Letters | How the tobacco tax helped me quit smoking
- Readers discuss the effectiveness of raising the tobacco tax in lowering the smoking rate, and a factor affecting the birth rate in Hong Kong
In his 2023-24 budget speech, Financial Secretary Paul Chan Mo-po announced a 31.5 per cent increase in the tax on tobacco (60 HK cents per cigarette). This year, he announced a rise of about 32 per cent (80 HK cents per cigarette), taking the price of a pack of cigarettes to more than HK$90.
Research has shown that taxation is a powerful tool for reducing smoking among low-income groups. Those who smoke a pack a day would end up spending almost HK$3,000 (US$384) a month, a substantial sum of money, especially for low-income workers. They would surely need to cut back.

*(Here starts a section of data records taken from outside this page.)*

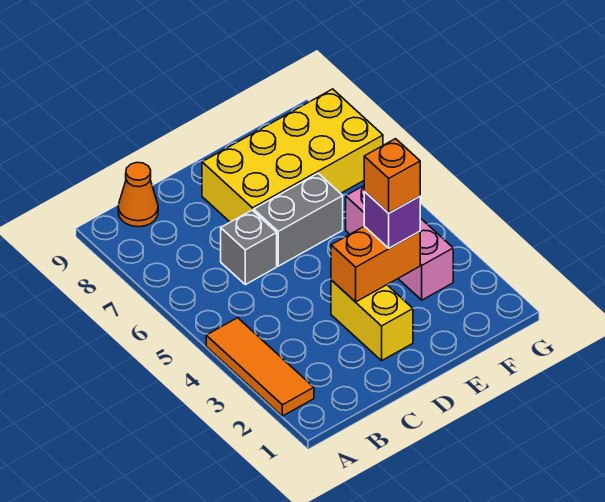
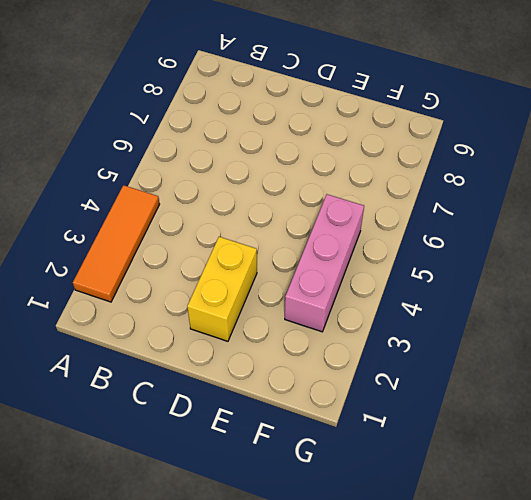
none -> orange 1x1 cone [118,162,158,227]
none -> grey 1x1 brick [221,210,277,285]

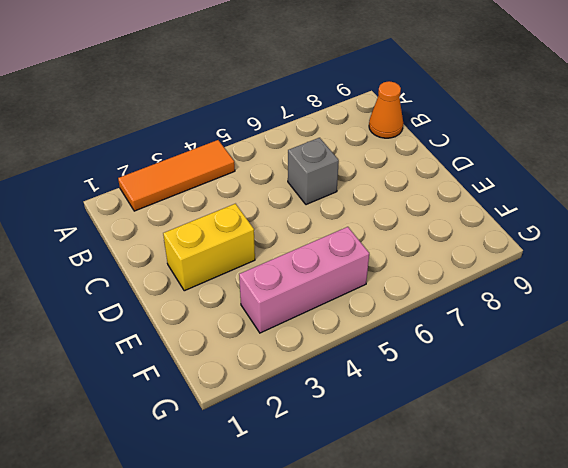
none -> grey 1x2 brick [254,173,343,266]
none -> yellow 2x4 brick [202,89,383,222]

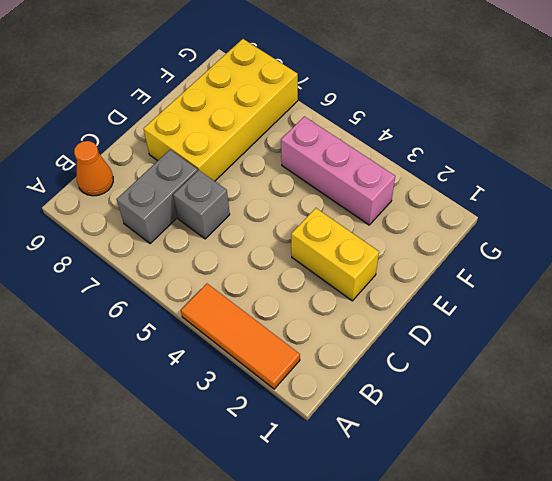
grey 1x2 brick [117,150,198,244] -> grey 1x2 brick moved to [254,173,343,266]
none -> orange 1x2 brick [331,226,420,302]
none -> purple 1x1 brick [364,191,420,248]

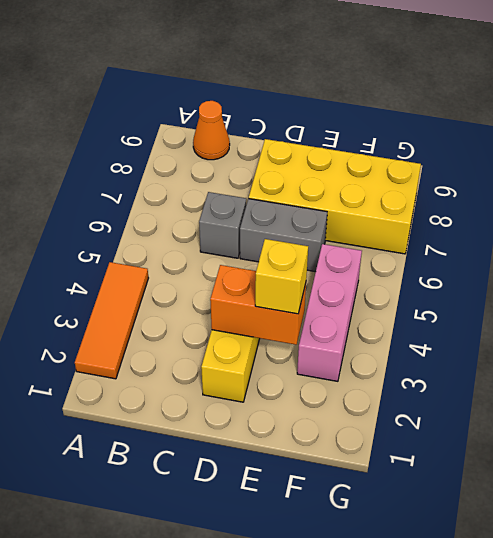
yellow 1x1 brick [255,239,308,314] -> purple 1x1 brick [364,191,420,248]
none -> orange 1x1 brick [364,139,420,213]

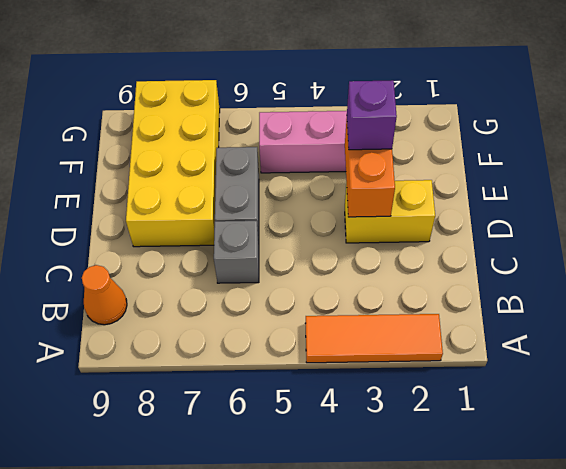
none -> orange 1x1 brick [364,139,420,213]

According to the Tobacco and Alcohol Control Office of the Department of Health, after the tobacco tax increase was announced in the budget on February 28, the weekly average number of people calling its hotline needing help with quitting smoking rose by nearly four times compared to three months ago.
Some have criticised the raising of the tax, saying that it would drive chain smokers to pirated cigarettes. I myself had been a chain smoker for more than 40 years. After a substantial increase in the tobacco tax about a decade ago, I considered buying pirated cigarettes.
But I wasn’t comfortable doing that. I had been a law-abiding person all my life. So I decided to quit, and I did it all at once. Yes, I am now both a law-abiding person and a non-smoker.